Disclosure: The researchers report research funding/honoraria from and consultant roles with, Amgen, AstraZeneca, Celgene, Lilly Oncology, Merck Serono, Novartis and Sanofi.
Perspective
Back to TopFollowing initial disappointment with agents that target the vascular endothelial growth factor (VEGF) in the treatment of cancers of the esophagus and stomach, ramucirumab (IMC-1121B, Eli Lilly) — a monoclonal antibody targeting VEGFR2 — will have the potential to fill this treatment gap and also can be considered for patients who progressed on standard first-line therapy, according to the positive results of the REGARD trial, which compared ramucirumab with best supportive care (Fuchs CS. Lancet. 2013;doi:10.1016/S0140-6736(13)61719-5).
These interesting results are further corroborated by the recent release of the positive results from another randomized clinical trial, RAINBOW, which assessed the role of ramucirumab in combination with paclitaxel in second-line treatment compared with paclitaxel alone in patients with advanced esophagus and stomach adenocarcinoma. In the absence of a ramucirumab approval in this setting, and given its lower level of toxicity, weekly single-agent paclitaxel is the preferred option compared with the other two chemotherapy agents (docetaxel or irinotecan) with similar activity in this setting.

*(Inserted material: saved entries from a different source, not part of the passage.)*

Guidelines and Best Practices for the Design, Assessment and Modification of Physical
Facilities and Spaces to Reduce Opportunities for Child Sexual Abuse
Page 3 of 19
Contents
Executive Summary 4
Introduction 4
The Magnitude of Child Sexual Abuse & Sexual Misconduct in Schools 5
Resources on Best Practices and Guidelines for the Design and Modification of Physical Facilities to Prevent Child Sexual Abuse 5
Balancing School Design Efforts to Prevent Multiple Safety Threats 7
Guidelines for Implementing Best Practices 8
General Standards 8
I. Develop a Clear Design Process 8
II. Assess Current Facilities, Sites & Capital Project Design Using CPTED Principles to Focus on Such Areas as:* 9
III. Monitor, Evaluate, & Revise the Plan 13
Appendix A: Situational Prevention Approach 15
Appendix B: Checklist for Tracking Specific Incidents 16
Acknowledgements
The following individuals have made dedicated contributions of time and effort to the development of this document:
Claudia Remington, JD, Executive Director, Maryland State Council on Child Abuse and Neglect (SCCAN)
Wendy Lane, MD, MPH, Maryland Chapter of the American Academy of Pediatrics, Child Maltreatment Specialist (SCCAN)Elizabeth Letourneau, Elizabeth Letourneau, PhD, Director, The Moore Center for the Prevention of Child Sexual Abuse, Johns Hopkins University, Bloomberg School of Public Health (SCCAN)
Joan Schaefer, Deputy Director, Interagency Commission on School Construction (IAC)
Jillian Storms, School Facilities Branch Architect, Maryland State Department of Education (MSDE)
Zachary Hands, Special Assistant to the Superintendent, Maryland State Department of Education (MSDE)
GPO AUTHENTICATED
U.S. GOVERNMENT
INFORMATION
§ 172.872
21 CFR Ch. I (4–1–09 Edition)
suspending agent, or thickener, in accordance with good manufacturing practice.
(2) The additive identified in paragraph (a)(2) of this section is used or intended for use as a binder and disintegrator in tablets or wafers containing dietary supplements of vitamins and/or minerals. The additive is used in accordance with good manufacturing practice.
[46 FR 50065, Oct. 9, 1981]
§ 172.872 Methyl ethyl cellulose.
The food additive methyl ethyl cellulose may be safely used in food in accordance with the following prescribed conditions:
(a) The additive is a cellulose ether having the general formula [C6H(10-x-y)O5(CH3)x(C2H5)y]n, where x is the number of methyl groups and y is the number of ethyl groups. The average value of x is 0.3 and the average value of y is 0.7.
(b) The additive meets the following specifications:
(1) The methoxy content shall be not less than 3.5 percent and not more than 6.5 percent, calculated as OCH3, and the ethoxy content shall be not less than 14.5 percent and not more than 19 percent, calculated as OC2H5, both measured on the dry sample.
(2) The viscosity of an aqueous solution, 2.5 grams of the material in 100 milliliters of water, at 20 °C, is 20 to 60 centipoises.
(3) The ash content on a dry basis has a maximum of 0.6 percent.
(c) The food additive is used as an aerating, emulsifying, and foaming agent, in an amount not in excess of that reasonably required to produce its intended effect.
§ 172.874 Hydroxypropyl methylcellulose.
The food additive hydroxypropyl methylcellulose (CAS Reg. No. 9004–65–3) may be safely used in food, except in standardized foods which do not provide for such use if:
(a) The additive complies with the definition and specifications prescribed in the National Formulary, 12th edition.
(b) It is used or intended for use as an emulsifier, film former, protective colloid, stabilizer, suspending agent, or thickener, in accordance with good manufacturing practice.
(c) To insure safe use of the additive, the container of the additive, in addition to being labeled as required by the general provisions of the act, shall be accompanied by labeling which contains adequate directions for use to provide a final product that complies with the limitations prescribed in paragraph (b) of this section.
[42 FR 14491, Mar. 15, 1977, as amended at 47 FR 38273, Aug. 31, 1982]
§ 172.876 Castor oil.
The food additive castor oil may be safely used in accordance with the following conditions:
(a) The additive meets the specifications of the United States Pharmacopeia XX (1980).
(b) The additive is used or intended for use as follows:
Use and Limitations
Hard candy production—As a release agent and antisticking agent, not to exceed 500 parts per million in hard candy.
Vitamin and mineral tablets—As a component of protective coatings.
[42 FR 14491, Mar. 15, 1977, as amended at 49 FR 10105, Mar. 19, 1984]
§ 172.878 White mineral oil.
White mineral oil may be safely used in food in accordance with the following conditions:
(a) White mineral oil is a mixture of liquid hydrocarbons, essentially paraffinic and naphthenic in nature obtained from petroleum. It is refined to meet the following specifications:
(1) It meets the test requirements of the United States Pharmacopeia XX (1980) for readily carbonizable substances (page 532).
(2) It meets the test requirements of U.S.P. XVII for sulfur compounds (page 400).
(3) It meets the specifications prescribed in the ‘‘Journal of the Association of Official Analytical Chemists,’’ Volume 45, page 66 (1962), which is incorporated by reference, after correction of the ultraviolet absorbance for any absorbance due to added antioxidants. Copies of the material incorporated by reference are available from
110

How about the case where ramucirumab gets its anticipated approval from the regulatory agencies for use in this disease setting? Weekly paclitaxel should be the favored choice again given its safe combinability with ramucirumab with further improvement in outcome.
Perspective
Back to TopWe often select treatments in this salvage setting based on extrapolation from first-line data, and frankly, because we want to be able to offer something that could be potentially helpful to our patients. Now, with the recently published COUGAR-02 study, we have firmer evidence that second-line chemotherapy (docetaxel) does indeed confer a statistically significant survival benefit compared with best supportive care, although one might argue whether the magnitude of benefit (a 1.6-month improvement in median survival) meets the completely arbitrary threshold of “clinically meaningful.”
Importantly, administration of docetaxel did not result in a diminution in patients’ global health-related quality of life. In fact, for certain disease-specific quality-of-life measures, it provided demonstrable benefit. This aspect was a valuable component to incorporate into the study design, as it helps inform our discussions with patients with regard to the goals and potential benefits of salvage treatment, including both quantitative and qualitative outcomes.

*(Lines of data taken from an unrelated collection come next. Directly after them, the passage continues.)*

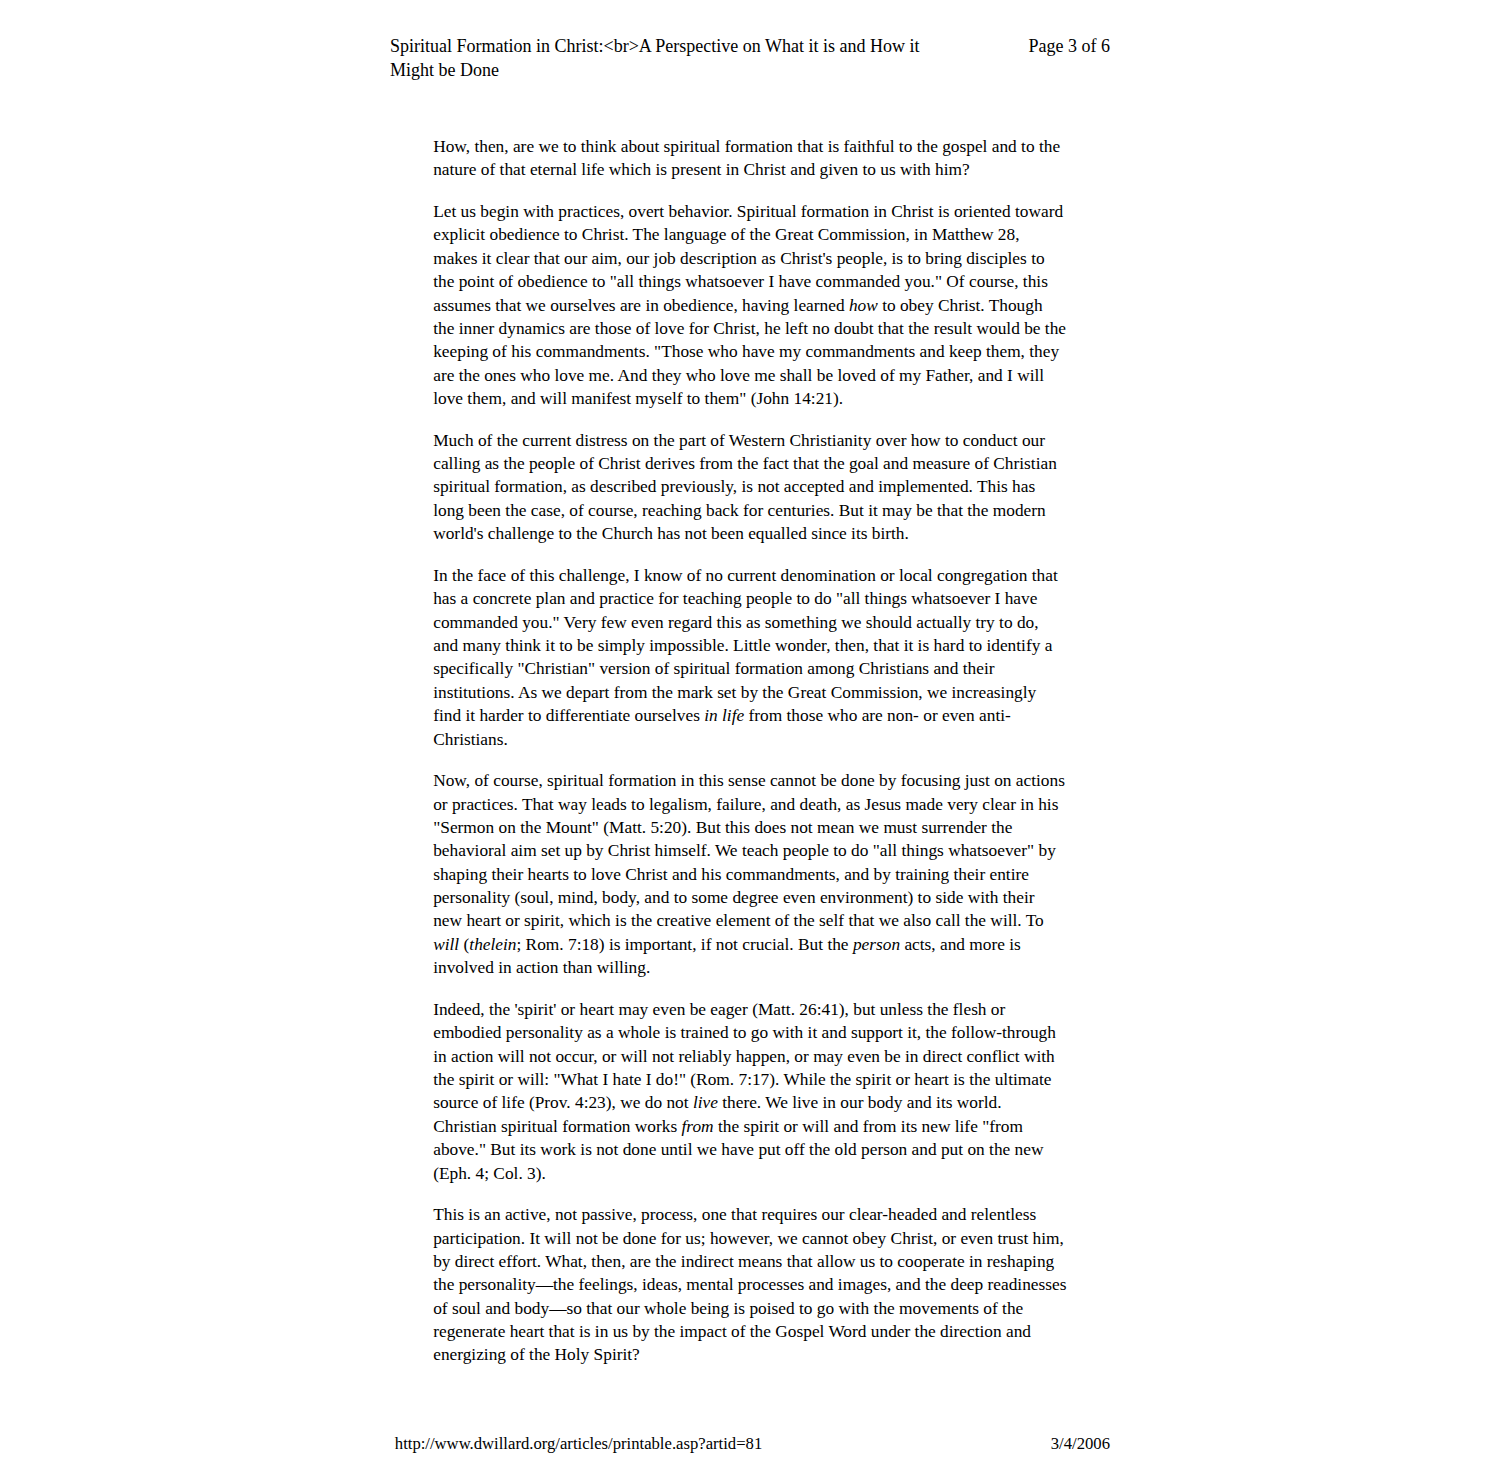Spiritual Formation in Christ:<br>A Perspective on What it is and How it Might be Done
Page 3 of 6
How, then, are we to think about spiritual formation that is faithful to the gospel and to the nature of that eternal life which is present in Christ and given to us with him?
Let us begin with practices, overt behavior. Spiritual formation in Christ is oriented toward explicit obedience to Christ. The language of the Great Commission, in Matthew 28, makes it clear that our aim, our job description as Christ's people, is to bring disciples to the point of obedience to "all things whatsoever I have commanded you." Of course, this assumes that we ourselves are in obedience, having learned how to obey Christ. Though the inner dynamics are those of love for Christ, he left no doubt that the result would be the keeping of his commandments. "Those who have my commandments and keep them, they are the ones who love me. And they who love me shall be loved of my Father, and I will love them, and will manifest myself to them" (John 14:21).
Much of the current distress on the part of Western Christianity over how to conduct our calling as the people of Christ derives from the fact that the goal and measure of Christian spiritual formation, as described previously, is not accepted and implemented. This has long been the case, of course, reaching back for centuries. But it may be that the modern world's challenge to the Church has not been equalled since its birth.
In the face of this challenge, I know of no current denomination or local congregation that has a concrete plan and practice for teaching people to do "all things whatsoever I have commanded you." Very few even regard this as something we should actually try to do, and many think it to be simply impossible. Little wonder, then, that it is hard to identify a specifically "Christian" version of spiritual formation among Christians and their institutions. As we depart from the mark set by the Great Commission, we increasingly find it harder to differentiate ourselves in life from those who are non- or even anti-Christians.
Now, of course, spiritual formation in this sense cannot be done by focusing just on actions or practices. That way leads to legalism, failure, and death, as Jesus made very clear in his "Sermon on the Mount" (Matt. 5:20). But this does not mean we must surrender the behavioral aim set up by Christ himself. We teach people to do "all things whatsoever" by shaping their hearts to love Christ and his commandments, and by training their entire personality (soul, mind, body, and to some degree even environment) to side with their new heart or spirit, which is the creative element of the self that we also call the will. To will (thelein; Rom. 7:18) is important, if not crucial. But the person acts, and more is involved in action than willing.
Indeed, the 'spirit' or heart may even be eager (Matt. 26:41), but unless the flesh or embodied personality as a whole is trained to go with it and support it, the follow-through in action will not occur, or will not reliably happen, or may even be in direct conflict with the spirit or will: "What I hate I do!" (Rom. 7:17). While the spirit or heart is the ultimate source of life (Prov. 4:23), we do not live there. We live in our body and its world. Christian spiritual formation works from the spirit or will and from its new life "from above." But its work is not done until we have put off the old person and put on the new (Eph. 4; Col. 3).
This is an active, not passive, process, one that requires our clear-headed and relentless participation. It will not be done for us; however, we cannot obey Christ, or even trust him, by direct effort. What, then, are the indirect means that allow us to cooperate in reshaping the personality—the feelings, ideas, mental processes and images, and the deep readinesses of soul and body—so that our whole being is poised to go with the movements of the regenerate heart that is in us by the impact of the Gospel Word under the direction and energizing of the Holy Spirit?
http://www.dwillard.org/articles/printable.asp?artid=81
3/4/2006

Between COUGAR-02 and the REGARD trial, which showed a survival benefit of the anti–VEGFR-2 monoclonal antibody ramucirumab (IMC-1121B, Eli Lilly) when given to a similar patient population, we now have two separate phase 3 studies that show clear evidence of antitumor activity, however modest, of two different therapies when administered in the second-line setting. This expanding array of options represents welcome news to those patients with advanced gastroesophageal cancer who are interested, and remain well enough, to continue with some form of systemic therapy.